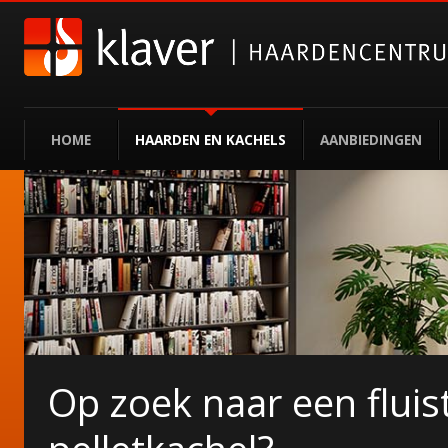
HOME
HAARDEN EN KACHELS
AANBIEDINGEN
Op zoek naar een fluist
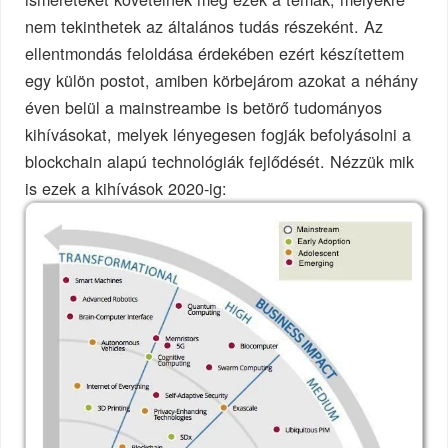
nem tekinthetek az általános tudás részeként. Az
ellentmondás feloldása érdekében ezért készítettem
egy külön postot, amiben körbejárom azokat a néhány
éven belül a mainstreambe is betörő tudományos
kihívásokat, melyek lényegesen fogják befolyásolni a
blockchain alapú technológiák fejlődését. Nézzük mik
is ezek a kihívások 2020-ig:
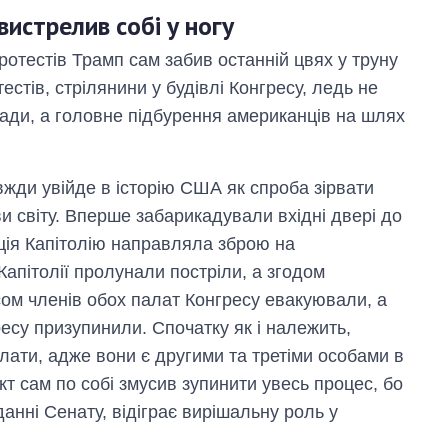
вистрелив собі у ногу
отестів Трамп сам забив останній цвях у труну
естів, стрілянини у будівлі Конгресу, ледь не
лади, а головне підбурення американців на шлях
авжди увійде в історію США як спроба зірвати
и світу. Вперше забарикадували вхідні двері до
іція Капітолію направляла зброю на
Капітолії пролунали постріли, а згодом
сом членів обох палат Конгресу евакуювали, а
есу призупинили. Спочатку як і належить,
лати, адже вони є другими та третіми особами в
т сам по собі змусив зупинити увесь процес, бо
анні Сенату, відіграє вирішальну роль у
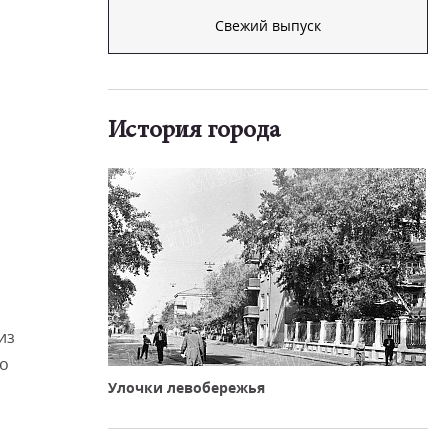
Свежий выпуск
История города
из
ко
Улочки левобережья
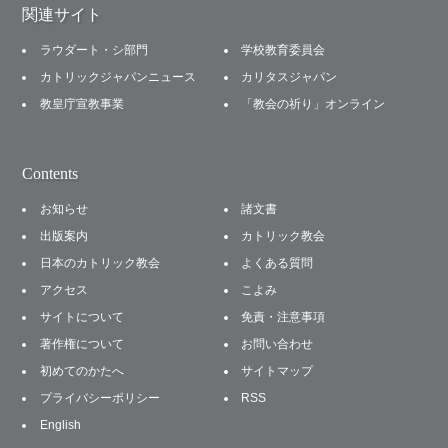
関連サイト
ラウダート・シ部門
学校教育委員会
カトリックジャパンニュース
カリタスジャパン
教皇庁宣教事業
「教会の祈り」オンライン
Contents
お知らせ
諸文書
出版案内
カトリック教会
日本のカトリック教会
よくある質問
アクセス
こよみ
サイトについて
免責・注意事項
著作権について
お問い合わせ
初めてのかたへ
サイトマップ
プライバシーポリシー
RSS
English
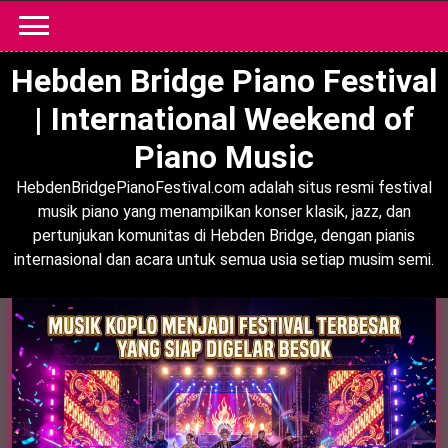
Skip
to
content
Hebden Bridge Piano Festival
| International Weekend of
Piano Music
HebdenBridgePianoFestival.com adalah situs resmi festival
musik piano yang menampilkan konser klasik, jazz, dan
pertunjukan komunitas di Hebden Bridge, dengan pianis
internasional dan acara untuk semua usia setiap musim semi.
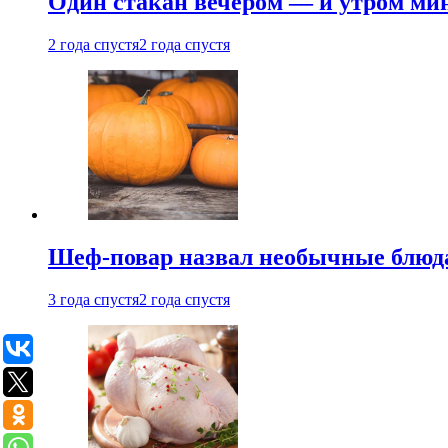
Один стакан вечером — и утром мин
2 года спустя
2 года спустя
Шеф-повар назвал необычные блюд
3 года спустя
2 года спустя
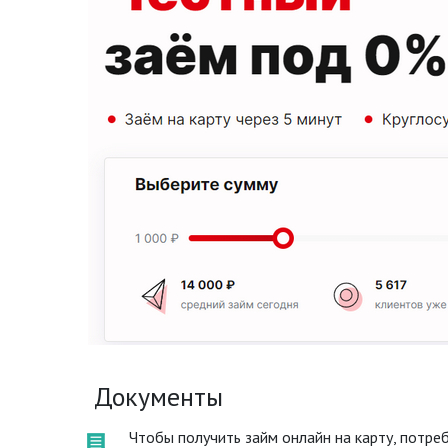
Документы
Чтобы получить займ онлайн на карту, потр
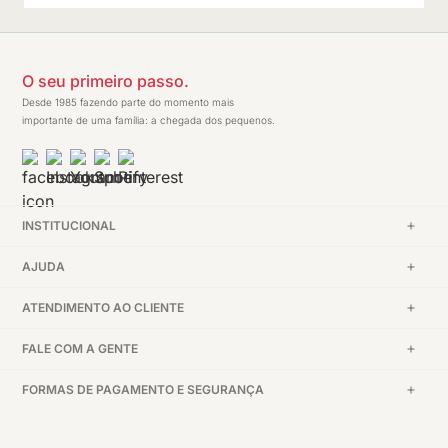
O seu primeiro passo.
Desde 1985 fazendo parte do momento mais
importante de uma família: a chegada dos pequenos.
INSTITUCIONAL
AJUDA
ATENDIMENTO AO CLIENTE
FALE COM A GENTE
FORMAS DE PAGAMENTO E SEGURANÇA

══════

= ACTIVITY =
Give all entries again verbatim, without any images.

= SOLUTION FOR THIS PROBLEM =
HOME
HAARDEN EN KACHELS
AANBIEDINGEN
Op zoek naar een fluist
nem tekinthetek az általános tudás részeként. Az
ellentmondás feloldása érdekében ezért készítettem
egy külön postot, amiben körbejárom azokat a néhány
éven belül a mainstreambe is betörő tudományos
kihívásokat, melyek lényegesen fogják befolyásolni a
blockchain alapú technológiák fejlődését. Nézzük mik
is ezek a kihívások 2020-ig:
вистрелив собі у ногу
отестів Трамп сам забив останній цвях у труну
естів, стрілянини у будівлі Конгресу, ледь не
лади, а головне підбурення американців на шлях
авжди увійде в історію США як спроба зірвати
и світу. Вперше забарикадували вхідні двері до
іція Капітолію направляла зброю на
Капітолії пролунали постріли, а згодом
сом членів обох палат Конгресу евакуювали, а
есу призупинили. Спочатку як і належить,
лати, адже вони є другими та третіми особами в
т сам по собі змусив зупинити увесь процес, бо
анні Сенату, відіграє вирішальну роль у
Свежий выпуск
История города
из
ко
Улочки левобережья
関連サイト
ラウダート・シ部門
学校教育委員会
カトリックジャパンニュース
カリタスジャパン
教皇庁宣教事業
「教会の祈り」オンライン
Contents
お知らせ
諸文書
出版案内
カトリック教会
日本のカトリック教会
よくある質問
アクセス
こよみ
サイトについて
免責・注意事項
著作権について
お問い合わせ
初めてのかたへ
サイトマップ
プライバシーポリシー
RSS
English
Skip
to
content
Hebden Bridge Piano Festival
| International Weekend of
Piano Music
HebdenBridgePianoFestival.com adalah situs resmi festival
musik piano yang menampilkan konser klasik, jazz, dan
pertunjukan komunitas di Hebden Bridge, dengan pianis
internasional dan acara untuk semua usia setiap musim semi.
Один стакан вечером — и утром мин
2 года спустя
2 года спустя
Шеф-повар назвал необычные блюд
3 года спустя
2 года спустя
Документы
Чтобы получить займ онлайн на карту, потр
O seu primeiro passo.
Desde 1985 fazendo parte do momento mais
importante de uma família: a chegada dos pequenos.
INSTITUCIONAL
AJUDA
ATENDIMENTO AO CLIENTE
FALE COM A GENTE
FORMAS DE PAGAMENTO E SEGURANÇA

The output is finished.